An All Saints-by-the-Sea Episcopal Church employee pleaded guilty Friday under a plea agreement that allows him to avoid another trial in a felony molestation case.
The deal was reached Friday when Carlos Ruano, 67, appeared in a Santa Barbara courtroom for what was slated to be his second arraignment following a mistrial Sept. 26.
Ruano, who has been the Montecito church’s sexton since 2005, pleaded guilty to one felony count of false imprisonment, according to Santa Barbara County District Attorney Joyce Dudley.
Ruano will be sentenced to one year in jail and three years of formal felony probation, although he will be given credit for time already served, Dudley said.
Prosecutors offered the plea deal after a jury failed to come back with a unanimous verdict last month, deadlocking after four days 9-3 in favor of conviction Ruano of lewd conduct against a minor — his then 7-year-old step-granddaughter — during an incident that allegedly took place last July in his Santa Barbara home.
A hung jury meant Ruano, who as sexton oversaw buildings and the logistics of all church events, could have faced another trial.
Ruano, who has been in custody for more than a year, was also ordered Friday to have no contact with the victim and her family, and must comply with terms and conditions as ordered by probation officials.

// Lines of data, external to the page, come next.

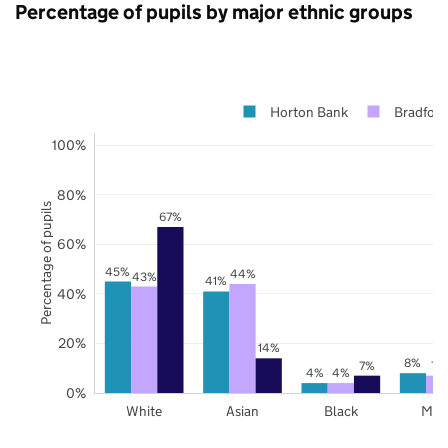
Percentage of pupils by major ethnic groups
Horton Bank
Bradford
100%
80%
Percentage of pupils
67%
60%
45%
44%
43%
41%
40%
20%
14%
8%
7%
7%
4%
4%
0%
White
Asian
Black
Mix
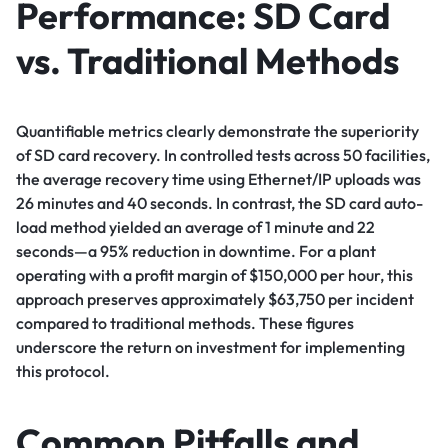
Performance: SD Card
vs. Traditional Methods
Quantifiable metrics clearly demonstrate the superiority
of SD card recovery. In controlled tests across 50 facilities,
the average recovery time using Ethernet/IP uploads was
26 minutes and 40 seconds. In contrast, the SD card auto-
load method yielded an average of 1 minute and 22
seconds—a 95% reduction in downtime. For a plant
operating with a profit margin of $150,000 per hour, this
approach preserves approximately $63,750 per incident
compared to traditional methods. These figures
underscore the return on investment for implementing
this protocol.
Common Pitfalls and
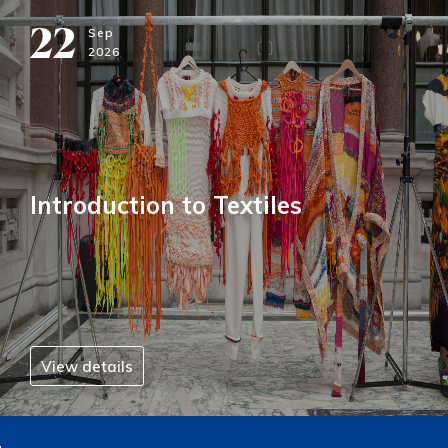
22
Sep
2026
Introduction to Textiles
View details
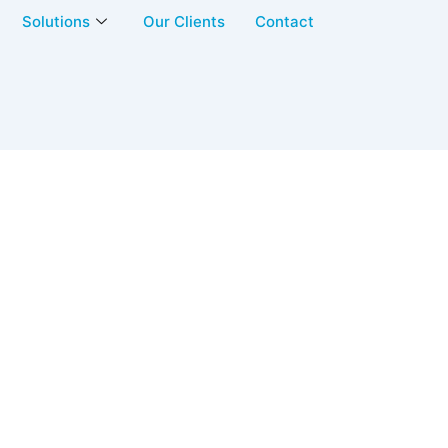
Solutions
Our Clients
Contact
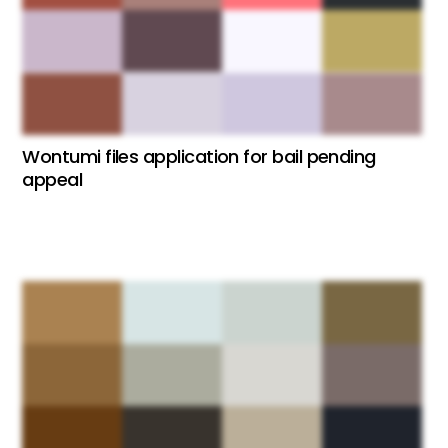
Wontumi files application for bail pending
appeal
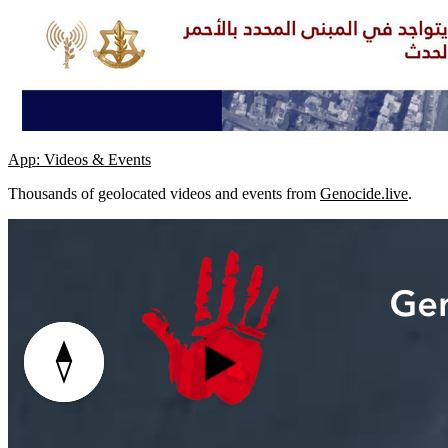
App: Videos & Events
Thousands of geolocated videos and events from
Genocide.live
.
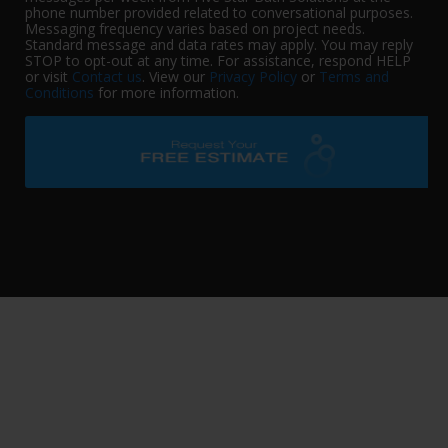
phone number provided related to conversational purposes.
Messaging frequency varies based on project needs.
Standard message and data rates may apply. You may reply
STOP to opt-out at any time. For assistance, respond HELP
or visit
Contact us
. View our
Privacy Policy
or
Terms and
Conditions
for more information.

Ruano was still in jail Friday on an immigration hold pending formal sentencing Nov. 15, according to Deputy District Attorney Brandon Ladinig, who prosecuted the case.
He was subsequently released into U.S. Immigration and Customs Enforcement custody on Monday, according to the county jail.

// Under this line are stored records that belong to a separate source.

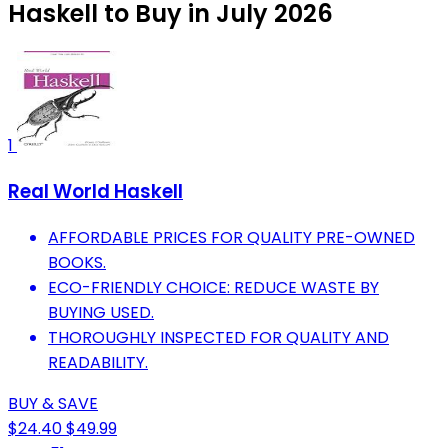
Haskell to Buy in July 2026
1
Real World Haskell
AFFORDABLE PRICES FOR QUALITY PRE-OWNED
BOOKS.
ECO-FRIENDLY CHOICE: REDUCE WASTE BY
BUYING USED.
THOROUGHLY INSPECTED FOR QUALITY AND
READABILITY.
BUY & SAVE
$24.40
$49.99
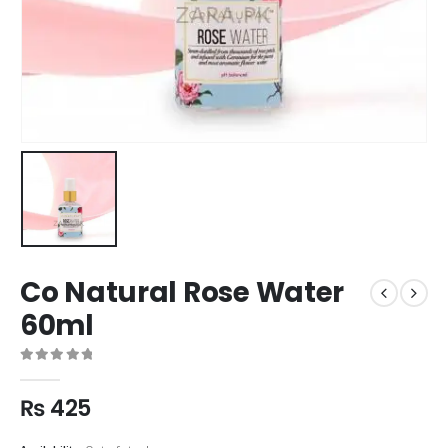
Co Natural Rose Water
60ml
0
out of 5
₨
425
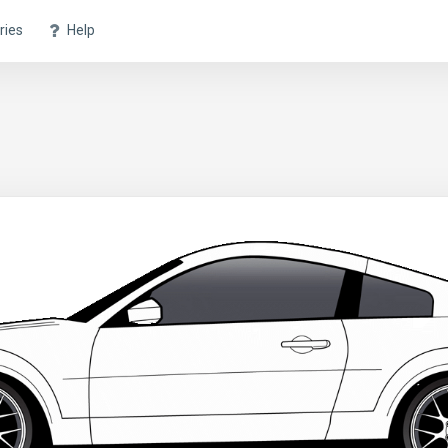
ries
Help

Dudley said the decision to forego a re-trial of the case was based on the state of evidence and the wishes of the young victim and her family.
“I would like to commend the Santa Barbara Police Department for their hard work on this case, and I also note the bravery and perseverance of the child victim and her family throughout the process,” Ladinig said.
Throughout the trial, prosecutors alleged that Ruano inappropriately touched the young victim when she visited his home on July 29, 2012.
Court documents in the case stated that the victim had been jumping on a bed with her brother when he jumped onto her stomach, injuring her. Ruano allegedly touched her beneath her underwear while he was applying lotion for the stomach pain.
The defense argued that Ruano had no history of such behavior, and pointed to a pending custody battle as motivation to coach the victim.
Montecito parishioners have supported the church employee financially and emotionally since the start of the trial process, with more than 40 present for closing arguments last month.